The weather is getting warmer by the day, which means that it is almost grill season in the Lavarnway and Cardillo houses. We love cooking on the grill as an easy way to get outside and add a little smoky char to whatever we are cooking. If you’ve been around for a while, you know that one of our signature dishes is our steak with chimichurri. In that recipe, we blended the ingredients of a traditional chimichurri into a smooth and delightfully zingy sauce. For today’s recipe, we have stuck to a more traditional variation.
Chimichurri is a loose, herb based sauce that is held together by olive oil and red wine vinegar. It has a ton of flavor thanks to the additional of garlic, a pinch of chili flakes, and some shallot. For this recipe, we like to marinate the chicken thighs in the chimichurri for a few hours to help break down the meat – making it incredibly tender after cooking. To make sure that the chicken has the ultimate punch of flavor, we reserve 1/3 of the chimichurri before we marinate and drizzle it over top after cooking.
Grilled Chicken Thighs with Chimichurri
Char grilled chicken thighs with a zesty chimichurri. We can’t imagine a more perfect and quick summer entrée.
- 8 boneless chicken thighs
- 1/2 cup packed parsley leaves
- 1/3 cup packed cilantro
- 1 tbs fresh oregano
- 4 garlic cloves
- 1 shallot
- 1/2 tsp red chili flakes
- 1 small red chili, stem and seeds removed
- 2/3 cup olive oil
- 1/2 cup red wine vinegar
- salt and pepper to taste
- Put the dry chimichurri ingredients (parsley through red chili) in a food processor. Pulse the food processor to break down the ingredients. The ingredients should be finely chopped but not pulverized. Remove the ingredients and place into a large bowl.
- Add the olive oil and red wine vinegar to the dry ingredients and whisk well to combine. Season to taste with salt and pepper. Pour 2/3 of the chimichurri into a large ziplock bag and leave 1/3 of the chimichurri (about 1/2 cup) in the bowl. Cover the 1/3 with saran wrap and set aside.
- Season the chicken thighs on both sides with salt and pepper. Submerge the chicken into the chimichurri in the ziplock bag. Make sure that all of the chicken is coated in the sauce and that the air is removed from the bag before sealing it. Refrigerate for at least 3 hours, up to overnight, before grilling.

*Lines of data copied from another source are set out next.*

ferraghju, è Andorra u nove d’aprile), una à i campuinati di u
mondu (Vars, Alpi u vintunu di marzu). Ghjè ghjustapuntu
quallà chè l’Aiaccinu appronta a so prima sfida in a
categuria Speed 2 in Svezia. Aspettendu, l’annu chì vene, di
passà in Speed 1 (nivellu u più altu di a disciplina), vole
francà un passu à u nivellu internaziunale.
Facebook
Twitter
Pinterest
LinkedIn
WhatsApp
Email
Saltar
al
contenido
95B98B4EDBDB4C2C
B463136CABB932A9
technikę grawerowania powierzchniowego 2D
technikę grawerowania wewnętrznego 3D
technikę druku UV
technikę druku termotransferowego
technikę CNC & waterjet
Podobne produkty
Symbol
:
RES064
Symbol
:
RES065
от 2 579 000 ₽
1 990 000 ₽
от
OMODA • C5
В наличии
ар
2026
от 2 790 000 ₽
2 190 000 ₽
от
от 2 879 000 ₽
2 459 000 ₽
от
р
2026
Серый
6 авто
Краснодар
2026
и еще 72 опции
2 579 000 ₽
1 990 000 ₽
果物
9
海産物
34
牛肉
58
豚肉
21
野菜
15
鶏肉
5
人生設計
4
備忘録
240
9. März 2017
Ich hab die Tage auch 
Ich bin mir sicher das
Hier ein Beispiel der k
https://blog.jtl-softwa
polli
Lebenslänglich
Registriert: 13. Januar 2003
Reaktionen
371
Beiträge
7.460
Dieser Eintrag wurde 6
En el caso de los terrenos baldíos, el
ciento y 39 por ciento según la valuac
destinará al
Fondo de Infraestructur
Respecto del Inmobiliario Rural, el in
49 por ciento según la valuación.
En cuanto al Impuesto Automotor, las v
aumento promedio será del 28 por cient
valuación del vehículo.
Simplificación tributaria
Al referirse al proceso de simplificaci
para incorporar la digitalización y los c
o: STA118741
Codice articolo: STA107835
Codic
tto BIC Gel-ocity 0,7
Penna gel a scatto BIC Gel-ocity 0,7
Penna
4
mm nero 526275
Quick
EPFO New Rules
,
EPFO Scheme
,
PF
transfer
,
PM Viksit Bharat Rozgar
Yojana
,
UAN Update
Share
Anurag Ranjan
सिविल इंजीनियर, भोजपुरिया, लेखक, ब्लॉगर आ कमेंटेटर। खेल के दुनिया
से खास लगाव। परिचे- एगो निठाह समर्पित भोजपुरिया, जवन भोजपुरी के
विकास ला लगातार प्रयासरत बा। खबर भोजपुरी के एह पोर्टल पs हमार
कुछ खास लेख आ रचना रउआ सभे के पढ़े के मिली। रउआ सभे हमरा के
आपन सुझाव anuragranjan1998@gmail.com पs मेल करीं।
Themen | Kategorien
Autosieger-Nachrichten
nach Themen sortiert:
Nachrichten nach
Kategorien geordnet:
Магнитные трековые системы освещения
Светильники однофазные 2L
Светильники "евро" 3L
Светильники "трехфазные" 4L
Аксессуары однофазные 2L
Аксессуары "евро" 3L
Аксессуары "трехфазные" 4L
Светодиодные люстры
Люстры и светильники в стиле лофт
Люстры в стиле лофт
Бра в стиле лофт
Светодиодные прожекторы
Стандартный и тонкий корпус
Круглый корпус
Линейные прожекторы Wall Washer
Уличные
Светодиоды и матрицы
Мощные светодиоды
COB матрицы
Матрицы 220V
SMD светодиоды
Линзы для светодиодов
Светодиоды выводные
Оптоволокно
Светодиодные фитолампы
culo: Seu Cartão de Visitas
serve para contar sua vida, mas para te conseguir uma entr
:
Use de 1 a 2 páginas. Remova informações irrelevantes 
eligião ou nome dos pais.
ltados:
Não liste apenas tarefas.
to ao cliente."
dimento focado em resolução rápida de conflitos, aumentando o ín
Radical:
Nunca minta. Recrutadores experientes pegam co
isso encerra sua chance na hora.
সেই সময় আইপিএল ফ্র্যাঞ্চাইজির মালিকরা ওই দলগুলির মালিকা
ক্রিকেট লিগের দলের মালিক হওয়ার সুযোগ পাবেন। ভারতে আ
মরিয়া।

- Remove the chicken from the refrigerator 15-20 minutes before you want to cook it. Preheat the grill to 500 degrees. Cook the chicken for about 5 minutes per side, or until the juices of the chicken run clear and the internal temperature is 165 degrees. Let the chicken rest for 5 minutes. Drizzle with the remaining 1/3 chimichurri and serve immediately.